By: Michael Divers
Freedom of association protects workers’ rights to organize and collectively bargain. Collective bargaining is when workers negotiate with their employer over important arrangements, such as employee benefits and working conditions, with the idea that workers have more bargaining power collectively than individually.
Farmworkers have been systemically denied the right to collectively bargain and organize throughout American history. The 1935 National Labor Relations Act (NLRA) excluded farmworkers from the right to collective bargaining. Although this was the progressive era for workers’ rights legislation, it was also the Jim Crow law era. Consequently, farmworkers’ legal exclusion from collective bargaining was likely approved by Congress because the profession had a majority African American workforce.
New York law on the matter is in conflict. In 1937, New York passed its State Employee Relations Act (SERA), which conformed to the NLRA’s exclusion of farmworkers. The New York Constitution, passed in 1938, states that there exists a right to organize and bargain collectively. Yet, New York has continued to deny farmworkers their right to associate and bargain with employers.
Despite SERA clearly violating the plain language of New York’s Constitution and international criticism of the exclusion, the conflict has now become a matter for the court. Recently, Crispin Hernandez, a former worker at a New York dairy farm, and two workers advocacy groups brought a suit against the state of New York to address this injustice on the state level.

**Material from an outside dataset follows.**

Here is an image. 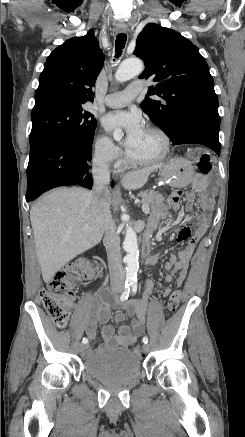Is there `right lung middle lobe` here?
Returning a JSON list of instances; mask_svg holds the SVG:
<instances>
[{"label":"right lung middle lobe","instance_id":"1","mask_svg":"<svg viewBox=\"0 0 245 437\" xmlns=\"http://www.w3.org/2000/svg\"><path fill=\"white\" fill-rule=\"evenodd\" d=\"M30 148L45 138L68 145H86L93 141L96 119L82 105L50 102L34 106Z\"/></svg>","mask_w":245,"mask_h":437}]
</instances>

Hernandez was fired from his job for attempting to organize the workers to address working conditions at his farm. Because of the farmworker exclusion in SERA, he had no available remedy for this harm.
Governor Cuomo and Attorney General Schneiderman declined to defend the suit, agreeing that there is a fundamental right to collectively bargain. Instead, the New York Farm Bureau is defending the case on behalf of New York.
The right to organize and collectively bargain is a fundamental right that has been recognized almost universally. Hernandez’s suit should correct this injustice, and hopefully either the remaining U.S. states will follow, or Congress will make a change on the national level.